Reproduce each of the following lines verbatim, in the order given.
□ □ □ □
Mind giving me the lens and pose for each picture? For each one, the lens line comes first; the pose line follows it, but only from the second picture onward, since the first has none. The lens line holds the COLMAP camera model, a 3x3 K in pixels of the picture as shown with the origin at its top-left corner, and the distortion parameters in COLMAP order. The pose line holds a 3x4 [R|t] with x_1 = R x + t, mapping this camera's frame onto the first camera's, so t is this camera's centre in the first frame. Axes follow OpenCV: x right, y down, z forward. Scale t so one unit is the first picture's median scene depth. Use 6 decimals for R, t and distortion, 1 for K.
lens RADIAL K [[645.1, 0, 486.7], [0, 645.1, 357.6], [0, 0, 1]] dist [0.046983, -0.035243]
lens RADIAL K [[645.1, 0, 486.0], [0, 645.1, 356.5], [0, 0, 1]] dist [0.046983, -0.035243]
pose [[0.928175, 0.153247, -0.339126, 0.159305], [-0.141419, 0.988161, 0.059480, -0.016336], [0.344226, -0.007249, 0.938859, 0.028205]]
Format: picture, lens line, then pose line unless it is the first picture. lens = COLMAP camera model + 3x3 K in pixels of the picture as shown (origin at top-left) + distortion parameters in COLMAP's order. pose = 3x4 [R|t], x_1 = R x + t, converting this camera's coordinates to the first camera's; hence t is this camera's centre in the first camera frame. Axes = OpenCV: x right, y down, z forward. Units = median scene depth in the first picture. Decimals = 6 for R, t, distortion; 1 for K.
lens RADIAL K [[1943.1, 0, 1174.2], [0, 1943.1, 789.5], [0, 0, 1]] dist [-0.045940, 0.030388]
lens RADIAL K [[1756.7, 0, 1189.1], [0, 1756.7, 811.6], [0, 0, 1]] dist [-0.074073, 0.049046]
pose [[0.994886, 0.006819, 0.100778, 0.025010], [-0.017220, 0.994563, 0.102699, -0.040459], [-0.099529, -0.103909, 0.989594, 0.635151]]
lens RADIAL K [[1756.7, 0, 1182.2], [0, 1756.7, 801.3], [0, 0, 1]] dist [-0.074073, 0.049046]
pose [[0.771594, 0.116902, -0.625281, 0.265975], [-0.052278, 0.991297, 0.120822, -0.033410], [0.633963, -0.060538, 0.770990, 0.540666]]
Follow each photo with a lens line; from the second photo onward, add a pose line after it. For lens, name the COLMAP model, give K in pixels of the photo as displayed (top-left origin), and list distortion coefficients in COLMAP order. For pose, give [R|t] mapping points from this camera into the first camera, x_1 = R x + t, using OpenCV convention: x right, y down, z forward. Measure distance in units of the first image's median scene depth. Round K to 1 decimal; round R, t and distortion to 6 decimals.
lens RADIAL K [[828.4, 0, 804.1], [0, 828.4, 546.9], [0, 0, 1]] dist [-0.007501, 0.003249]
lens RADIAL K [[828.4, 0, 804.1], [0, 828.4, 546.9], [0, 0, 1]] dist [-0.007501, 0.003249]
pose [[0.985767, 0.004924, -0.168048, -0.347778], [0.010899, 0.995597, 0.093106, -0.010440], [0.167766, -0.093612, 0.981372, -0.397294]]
□ □ □ □
* ANSWER SECTION *
Mind giving me the lens and pose for each picture? For each one, the lens line comes first; the pose line follows it, but only from the second picture onward, since the first has none. The lens line holds the COLMAP camera model, a 3x3 K in pixels of the picture as shown with the origin at its top-left corner, and the distortion parameters in COLMAP order. The pose line holds a 3x4 [R|t] with x_1 = R x + t, mapping this camera's frame onto the first camera's, so t is this camera's centre in the first frame. Axes follow OpenCV: x right, y down, z forward. Scale t so one unit is the first picture's median scene depth. Use 6 decimals for R, t and distortion, 1 for K.
lens RADIAL K [[645.1, 0, 486.7], [0, 645.1, 357.6], [0, 0, 1]] dist [0.046983, -0.035243]
lens RADIAL K [[645.1, 0, 486.0], [0, 645.1, 356.5], [0, 0, 1]] dist [0.046983, -0.035243]
pose [[0.928175, 0.153247, -0.339126, 0.159305], [-0.141419, 0.988161, 0.059480, -0.016336], [0.344226, -0.007249, 0.938859, 0.028205]]
Format: picture, lens line, then pose line unless it is the first picture. lens = COLMAP camera model + 3x3 K in pixels of the picture as shown (origin at top-left) + distortion parameters in COLMAP's order. pose = 3x4 [R|t], x_1 = R x + t, converting this camera's coordinates to the first camera's; hence t is this camera's centre in the first camera frame. Axes = OpenCV: x right, y down, z forward. Units = median scene depth in the first picture. Decimals = 6 for R, t, distortion; 1 for K.
lens RADIAL K [[1943.1, 0, 1174.2], [0, 1943.1, 789.5], [0, 0, 1]] dist [-0.045940, 0.030388]
lens RADIAL K [[1756.7, 0, 1189.1], [0, 1756.7, 811.6], [0, 0, 1]] dist [-0.074073, 0.049046]
pose [[0.994886, 0.006819, 0.100778, 0.025010], [-0.017220, 0.994563, 0.102699, -0.040459], [-0.099529, -0.103909, 0.989594, 0.635151]]
lens RADIAL K [[1756.7, 0, 1182.2], [0, 1756.7, 801.3], [0, 0, 1]] dist [-0.074073, 0.049046]
pose [[0.771594, 0.116902, -0.625281, 0.265975], [-0.052278, 0.991297, 0.120822, -0.033410], [0.633963, -0.060538, 0.770990, 0.540666]]
Follow each photo with a lens line; from the second photo onward, add a pose line after it. For lens, name the COLMAP model, give K in pixels of the photo as displayed (top-left origin), and list distortion coefficients in COLMAP order. For pose, give [R|t] mapping points from this camera into the first camera, x_1 = R x + t, using OpenCV convention: x right, y down, z forward. Measure distance in units of the first image's median scene depth. Round K to 1 decimal; round R, t and distortion to 6 decimals.
lens RADIAL K [[828.4, 0, 804.1], [0, 828.4, 546.9], [0, 0, 1]] dist [-0.007501, 0.003249]
lens RADIAL K [[828.4, 0, 804.1], [0, 828.4, 546.9], [0, 0, 1]] dist [-0.007501, 0.003249]
pose [[0.985767, 0.004924, -0.168048, -0.347778], [0.010899, 0.995597, 0.093106, -0.010440], [0.167766, -0.093612, 0.981372, -0.397294]]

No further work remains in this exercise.